The Financial Services Compensation Scheme said on Friday it was exploring whether or not LCF was conducting regulated activities “which might give rise to a claim”. This represents a U-turn on its original position when the FSCS told investors the company’s activities fell outside its remit.
LCF sold unregulated “mini-bonds” to investors and fell into administration in January, sparking a criminal probe, a regulatory investigation and an inquiry into rules around unregulated mini-bonds, the proceeds of which fund small businesses.
The FSCS originally told customers they were not protected because LCF “issued its own mini-bonds to investors on a non-advised basis” and the bonds were not transferable. Although the company was regulated by the Financial Conduct Authority, the mini-bonds it sold were not, meaning most anguished investors could not claim.
To make matters worse, some bondholders who checked with the FSCS before investing were not told about this caveat. The FSCS has since apologised.
On Friday the FSCS said: “The promotional materials that we have reviewed stated that the LCF mini-bonds were not FSCS-protected. However, after further analysis of LCF’s business practices, investment materials, and calls recorded with investors, FSCS is now investigating whether regulated activities were in fact carried out which might give rise to a claim.”
The change in position follows pressure from lawyers and administrators at Smith & Williamson, who have trawled through hours of recorded calls between LCF sales people and promotional material to uncover evidence of regulated activities, such as proving customers were advised to buy mini-bonds.
According to the FSCS and insolvency experts at law firm Mishcon de Reya, certain phone conversations and meetings with salespeople at LCF, could have constituted financial advice, and be liable for claims.
Guy Wilkes, a finance disputes partner at Mishcon, said: “The sales people were well instructed to avoid giving investment advice but in some cases they may have gone over the top and strayed over the line. Once they start recommending a course of action, there’s an argument that it’s financial advice.”

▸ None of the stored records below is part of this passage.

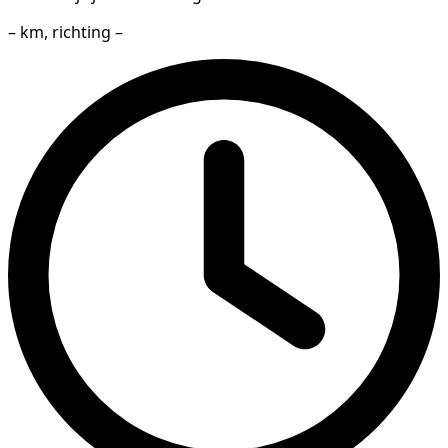
– km, richting –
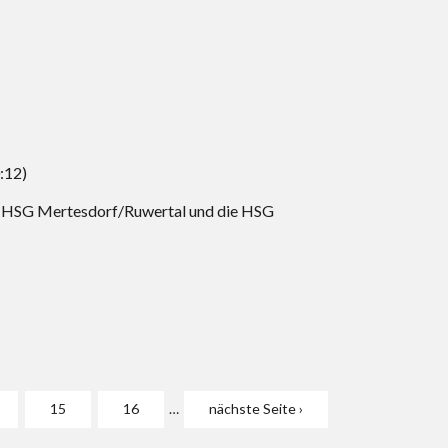
:12)
ie HSG Mertesdorf/Ruwertal und die HSG
15
16
…
nächste Seite ›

An FSCS spokesperson said its view had changed after “reviewing some of the calls” between customers and sales people and reviewing LCF’s business practices.
Shearman & Sterling, a law firm representing some of the bondholders on a pro bono basis, has proposed more sweeping proposals that the FSCS is also considering. These proposals could mean even investors who did not invest after conversations with salespeople may be able to get their money back.
According to the law firm, LCF was “dealing in investments in principal” and was “operating a collective investment scheme”. It claims the latter should bring all LCF investors into the scope of FSCS protection and the former should cover all investments after January 3 2018.
Thomas Donegan, a Shearman partner, said: “We welcome this latest announcement by FSCS and we hope it will be an important step on the way to a fair outcome for investors.”
Nathan Brown, a 29-year-old account manager, said he had been shocked to discover his investments were not protected by the compensation scheme.
“I was shocked that selling investments to the public doesn’t count as a regulated activity, and I just looked at the FCA-authorisation badge and thought it would all be regulated. I think we are owed compensation and I think the FCA has failed us.”
Any compensation issued by the FSCS could result in a backlash from the financial services industry, which pays a levy to fund payouts.
The redress scheme has asked investors to register for updates via its website.